This is a post that I mostly wrote for myself. I just had to
say something about my buddy.
My friend Tami Boyens passed away yesterday. I woke up this
morning to news of her passing. Grief is a funny thing. At first I felt just
fine and then I just started sobbing. Usually when I cry I cry because I’m
joyful or something touches me, but today I’ve been crying because I’m
devastated. I’ve cried more tears today than in the whole last year combined.
Tami and I were in the same PhD program. She was a year
ahead of me and one of the first people I met in Tucson. She was always so kind
and good to me. We’d frequently complain about school together. Every time we
ran into each other on campus she’d give me a big hug and we’d stop and chat.
She was one of those people who I knew cared about me. I went to her
dissertation proposal defense and brought a dozen donuts. I remember waiting
with her in the hallway after the defense and chowing down on donuts while we
waited to hear if she had passed or not. And then when she passed we cheered
and hugged.
She loved the carrot smoothie even though it was terrible |
She was a great writer and was so witty. She also swore like
a sailor. After repeatedly saying the F-word while talking to me she’d
frequently apologize. I always told her not to worry and to just be herself. But
she knew I didn’t care for swearing and she cleaned up her language around me
anyway. We would often meet up to chat at coffee shops, but since I don’t drink
coffee I recommended meeting up at Jamba Juice and that kind of became our
thing. Tami and I are both ENFPs and she would always say that I was just the
Mormon male version of her.
This last year was particularly rough for Tami. It felt like
she was flickering out. She would message me and tell me that she was having a
tough day so I’d make her go out and do something with me. One night I made her
come to a Thanksgiving dinner with me at the LDS Institute. She’d never been
there before and didn’t know anyone else there but me. After dinner they had an
open mic sort of thing where anyone could get up and say what they were
thankful for. I wrote the following in my journal: “At first no one stood up
and I jokingly told Tami to say something. She said, 'Okay,' and then walked up
to the microphone. She said that her friend Ben had invited her, that she’d
never been to the Institute before, and that she was thankful for Institute
because everyone had been so friendly and kind and shared food with her. It was
actually really touching and then everyone clapped for her. It was awesome.”
Tami was super ballsy.
One of the last times I hung out with Tami was in early December.

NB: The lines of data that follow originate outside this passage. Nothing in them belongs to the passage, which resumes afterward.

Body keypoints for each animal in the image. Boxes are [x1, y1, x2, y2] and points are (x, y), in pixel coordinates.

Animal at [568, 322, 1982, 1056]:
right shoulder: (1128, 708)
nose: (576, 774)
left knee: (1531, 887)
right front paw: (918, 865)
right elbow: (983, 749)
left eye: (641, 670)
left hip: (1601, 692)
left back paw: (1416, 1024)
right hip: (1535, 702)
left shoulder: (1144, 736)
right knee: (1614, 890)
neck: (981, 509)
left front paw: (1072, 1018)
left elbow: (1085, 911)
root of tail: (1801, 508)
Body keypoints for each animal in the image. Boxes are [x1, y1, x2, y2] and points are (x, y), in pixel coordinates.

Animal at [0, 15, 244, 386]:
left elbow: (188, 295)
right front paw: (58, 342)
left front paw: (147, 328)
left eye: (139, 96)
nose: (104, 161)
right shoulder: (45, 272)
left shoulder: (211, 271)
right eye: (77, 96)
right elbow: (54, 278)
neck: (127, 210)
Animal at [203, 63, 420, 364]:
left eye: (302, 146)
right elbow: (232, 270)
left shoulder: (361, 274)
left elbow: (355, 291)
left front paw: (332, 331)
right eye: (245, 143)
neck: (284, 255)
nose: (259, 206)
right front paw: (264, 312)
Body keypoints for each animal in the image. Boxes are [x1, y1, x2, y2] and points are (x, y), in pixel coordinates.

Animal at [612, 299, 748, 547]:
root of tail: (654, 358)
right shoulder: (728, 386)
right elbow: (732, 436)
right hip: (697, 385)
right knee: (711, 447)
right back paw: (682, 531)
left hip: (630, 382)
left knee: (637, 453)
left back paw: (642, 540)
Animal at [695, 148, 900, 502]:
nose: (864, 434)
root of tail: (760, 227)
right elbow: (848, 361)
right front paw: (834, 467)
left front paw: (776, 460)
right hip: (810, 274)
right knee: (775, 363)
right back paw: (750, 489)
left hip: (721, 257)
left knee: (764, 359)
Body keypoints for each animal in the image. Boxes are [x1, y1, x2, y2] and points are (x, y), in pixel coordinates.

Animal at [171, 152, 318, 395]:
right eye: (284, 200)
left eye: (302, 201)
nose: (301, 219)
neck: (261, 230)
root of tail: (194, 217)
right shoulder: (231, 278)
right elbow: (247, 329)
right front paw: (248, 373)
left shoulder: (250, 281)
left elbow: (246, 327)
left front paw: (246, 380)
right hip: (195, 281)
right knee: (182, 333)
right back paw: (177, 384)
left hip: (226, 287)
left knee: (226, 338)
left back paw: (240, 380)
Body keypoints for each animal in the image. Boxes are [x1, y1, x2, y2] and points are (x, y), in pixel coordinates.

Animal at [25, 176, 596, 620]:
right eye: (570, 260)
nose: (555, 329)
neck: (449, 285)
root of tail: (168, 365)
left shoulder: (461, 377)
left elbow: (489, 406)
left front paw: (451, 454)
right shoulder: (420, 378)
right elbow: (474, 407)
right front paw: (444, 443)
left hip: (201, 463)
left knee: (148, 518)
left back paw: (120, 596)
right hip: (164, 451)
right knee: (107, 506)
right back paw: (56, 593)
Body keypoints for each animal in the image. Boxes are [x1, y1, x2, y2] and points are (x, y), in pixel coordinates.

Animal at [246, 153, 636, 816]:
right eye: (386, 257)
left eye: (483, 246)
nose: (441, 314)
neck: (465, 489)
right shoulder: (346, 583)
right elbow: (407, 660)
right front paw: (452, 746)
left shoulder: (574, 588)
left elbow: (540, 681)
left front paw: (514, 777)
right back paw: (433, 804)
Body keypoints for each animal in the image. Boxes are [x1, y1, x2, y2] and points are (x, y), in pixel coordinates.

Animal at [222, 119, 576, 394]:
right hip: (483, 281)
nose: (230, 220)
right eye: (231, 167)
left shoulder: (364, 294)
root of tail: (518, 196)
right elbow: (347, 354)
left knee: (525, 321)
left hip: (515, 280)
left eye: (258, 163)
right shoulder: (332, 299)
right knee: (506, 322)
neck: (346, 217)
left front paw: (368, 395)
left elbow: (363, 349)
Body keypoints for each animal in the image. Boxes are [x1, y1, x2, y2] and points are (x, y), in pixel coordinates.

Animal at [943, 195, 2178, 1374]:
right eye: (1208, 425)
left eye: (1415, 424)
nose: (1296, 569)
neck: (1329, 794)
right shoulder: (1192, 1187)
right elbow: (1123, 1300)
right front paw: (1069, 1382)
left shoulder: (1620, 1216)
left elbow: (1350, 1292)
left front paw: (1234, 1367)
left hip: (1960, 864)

She hadn’t been able to leave her apartment all day and asked if I could bring
her a burrito. I got her a California burrito at Nico’s and instead of eating
it right away she set it down because she had so many stories to tell me first. Tami definitely knew how to talk. I took over a bunch of papers I had to grade and we laughed and talked for
hours while I graded. When I left she gave me $10 for the burrito. It only cost
$6 so I tried to give her change, but she said, “Keep the change, I’m sure you’ll
be bringing me food in the future.” It hurts that I won’t get that
opportunity to share a meal with Tami again. I think I will take those $4 and
get a Jamba Juice.
Today I lit a candle in Tami’s honor. The only candle I had
was a Santa candle and I think Tami would have laughed that I lit a Santa
candle to remember her. I know Tami didn’t believe in an afterlife, but I do.
And I’d like to think that if there is an afterlife, that my grandma Dorothy
Schilaty found Tami today and introduced herself. I just like the idea of Tami being with someone I know right now. Tami always told me that I
was "Schilawesome" and I know that she would think my grandma was, too. I will
miss Tami fiercely. I will remember her gumption, her humor, her love, and most of all I will remember how good she was to me. She is one of a kind.